Stored data
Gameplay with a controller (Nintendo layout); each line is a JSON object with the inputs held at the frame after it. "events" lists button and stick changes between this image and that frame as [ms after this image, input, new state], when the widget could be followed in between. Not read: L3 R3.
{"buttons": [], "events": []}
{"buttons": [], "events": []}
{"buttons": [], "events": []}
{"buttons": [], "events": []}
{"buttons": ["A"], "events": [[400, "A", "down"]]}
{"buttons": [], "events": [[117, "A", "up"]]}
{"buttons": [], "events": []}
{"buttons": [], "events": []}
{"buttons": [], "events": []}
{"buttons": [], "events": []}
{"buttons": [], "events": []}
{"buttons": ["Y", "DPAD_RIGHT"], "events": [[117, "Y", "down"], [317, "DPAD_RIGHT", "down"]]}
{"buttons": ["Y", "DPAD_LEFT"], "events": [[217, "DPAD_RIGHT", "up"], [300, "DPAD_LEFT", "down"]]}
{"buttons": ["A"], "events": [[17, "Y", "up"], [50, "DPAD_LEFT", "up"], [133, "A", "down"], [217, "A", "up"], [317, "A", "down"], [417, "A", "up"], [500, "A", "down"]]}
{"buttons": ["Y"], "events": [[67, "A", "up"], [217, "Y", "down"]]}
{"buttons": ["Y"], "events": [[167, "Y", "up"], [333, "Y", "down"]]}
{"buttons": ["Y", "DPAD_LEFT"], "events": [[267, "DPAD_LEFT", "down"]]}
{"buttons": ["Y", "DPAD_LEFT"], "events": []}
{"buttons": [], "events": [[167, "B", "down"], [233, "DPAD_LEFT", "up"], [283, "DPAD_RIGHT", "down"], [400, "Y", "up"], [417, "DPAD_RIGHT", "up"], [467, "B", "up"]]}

> **Description of the task**
Nothing but a number is expected here: how many lines above include the string "down".

> **Answer to the exercise**
8